Engenheiro de 42 anos quer motivar outras pessoas com deficiência a praticarem o esporte
Mário Vinícius Tebet sabe que este sábado é um dia especial, talvez um dos mais importantes de sua vida. O engenheiro carioca de 42 anos, que mora em Fortaleza, voou até Florianópolis (SC) para participar da Fodaxman Extreme Triathlon, uma prova de triatlo extremo de 18 horas que começou às 4h da manhã. De todos os 150 inscritos, Mário é o único paratleta. Ao cair na água para dar as primeiras braçadas, antes mesmo do sol nascer, ele se tornou a primeira pessoa com deficiência a disputar a prova. Abre caminho para que outros se encorajem e possam fazer o mesmo.
“É legal ser pioneiro, levar essa bandeira para outros cantos e, possivelmente, ser o primeiro de muitos que queiram fazer o mesmo”, diz Tebet que, aos cinco anos, sofreu um Acidente Vascular Cerebral (AVC) que limitou parte dos movimentos do lado direito do seu corpo.

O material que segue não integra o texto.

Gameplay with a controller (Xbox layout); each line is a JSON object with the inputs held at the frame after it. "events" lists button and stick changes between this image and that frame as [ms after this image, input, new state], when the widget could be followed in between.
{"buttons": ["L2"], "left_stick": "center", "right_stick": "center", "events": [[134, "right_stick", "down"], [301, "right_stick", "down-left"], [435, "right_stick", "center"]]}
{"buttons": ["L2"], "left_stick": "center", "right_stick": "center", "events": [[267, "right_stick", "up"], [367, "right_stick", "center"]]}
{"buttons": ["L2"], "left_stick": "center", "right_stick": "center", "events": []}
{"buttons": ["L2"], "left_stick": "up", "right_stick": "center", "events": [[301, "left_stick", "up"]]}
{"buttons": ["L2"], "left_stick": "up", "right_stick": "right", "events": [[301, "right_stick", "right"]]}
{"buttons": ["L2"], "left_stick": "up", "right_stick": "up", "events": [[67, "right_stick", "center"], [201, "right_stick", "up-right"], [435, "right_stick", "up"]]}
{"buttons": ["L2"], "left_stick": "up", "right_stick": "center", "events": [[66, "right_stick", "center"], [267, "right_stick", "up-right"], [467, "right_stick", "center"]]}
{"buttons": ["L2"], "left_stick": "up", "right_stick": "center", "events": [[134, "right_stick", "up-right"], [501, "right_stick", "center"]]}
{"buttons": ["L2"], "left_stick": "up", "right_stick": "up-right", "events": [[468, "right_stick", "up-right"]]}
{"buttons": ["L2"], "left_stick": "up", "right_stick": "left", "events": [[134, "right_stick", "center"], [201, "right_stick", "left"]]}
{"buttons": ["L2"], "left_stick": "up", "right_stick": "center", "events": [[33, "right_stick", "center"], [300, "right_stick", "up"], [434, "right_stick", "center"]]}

Se para a Fodaxman é uma novidade ter um paratleta, também será a primeira vez que Tebet vai disputar uma prova inteira de triatlo extremo. Nestes cinco anos em que se dedica aos treinos e às disputas da modalidade (natação, corrida e ciclismo), a sua maior realização, até agora, foi o Mundial de Ironman 70.3, em 2019, na França, que tem metade da distância que ele vai encarar em Floripa.
Realizada desde 2017, a disputa é um das etapas do circuito Xtri World Tour, que reúne 17 provas de triatlo extremo no mundo. O participante precisa superar os 4 km de natação noturna na barragem de São Bento, em Siderópolis; os 173 km de bicicleta que são, em partes, cumpridos na Serra do Rio do Rastro, com 3,6 mil metros de altimetria acumulada; além da maratona de 42 km no Morro da Igreja em Urubici, que exige muito dos atletas por ser região de baixa temperatura.
O circuito chega a englobar três cidades que se situam entre o litoral e a serra de Santa Catarina. O trajeto tem 4.900 metros de altimetria acumulada. A prova chega a ser tão extenuante que os organizadores exigem dos atletas a apresentação de atestado médico que comprove que estão aptos, clinicamente, a fazer o percurso.
Para o engenheiro, que disputou as primeiras provas de triatlo fazendo revezamento em equipe, terminar o desafio sozinho é motivo de orgulho. “Estou ansioso. Vai ser a primeira vez que disputo uma prova de triatlo full. Conseguir completá-la seria a realização de um sonho”, afirmou.
PREPARAÇÃO
Para chegar em condições de enfrentar um dia inteiro de disputa e cumprir o objetivo, Mário contou com a ajuda de um treinador e uma equipe multidisciplinar que reúne médico, fisioterapeuta e a nutricionista Lívia Bustamante – ela é bicampeã da Fodaxman e tenta o tri este ano.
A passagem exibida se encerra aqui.